→ PAGE EXCERPT

════

- Born: c. 1686 York, England
- Died: 1743 London, England
- Occupation: Mathematician

= Jane Squire =

English mathematician and feminist

Jane Squire (bap. 1686 – 1743) was an English mathematician who was the only known woman to have participated openly in the 18th-century debates and discussions over the solution to finding longitude at sea. She was one of only two (the other being Elizabeth Johnson) who submitted schemes with the aim of receiving a reward (up to £20,000) under the 1714 Longitude Act. This work was especially important during the 18th century, when the British Empire depended heavily on the sea for trade, travel, and governing colonies.

==Life and career==
Squire was born in York and baptised in 1686. Her parents, Priscilla and Robert Squire, were wealthy and influential. Squire moved to London in 1720. In 1722, she sued Edward Harley, 2nd Earl of Oxford and Earl Mortimer and Thomas Lord Harley over losing significant financial investments, which was unusual for women in that era. The lawsuit was dropped after courts determined that her Catholic faith allowed courts to bar her suit.

In 1726, Squire was arrested and put in jail (Fleet Prison) for her significant debts. She was released three years later and chose to focus on her longitude proposal, which was influenced by her Catholic faith.

In London, she used her influential connections to pursue her religiously-based longitude project and the circulation of her book, A Proposal to Determine our Longitude (two editions, 1742 and 1743). She also sent copies to Rome in the hope of gaining the support of Pope Benedict XIV.

════

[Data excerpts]
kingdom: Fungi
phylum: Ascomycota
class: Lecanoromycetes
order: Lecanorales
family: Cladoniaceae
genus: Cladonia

════

→ INSTRUCTIONS FOR THE TASK
Please return the part of the Jane Squire biography from "In London, she" to "Pope Benedict XIV.", copied word for word.

→ CORRECT RESPONSE
In London, she used her influential connections to pursue her religiously-based longitude project and the circulation of her book, A Proposal to Determine our Longitude (two editions, 1742 and 1743). She also sent copies to Rome in the hope of gaining the support of Pope Benedict XIV.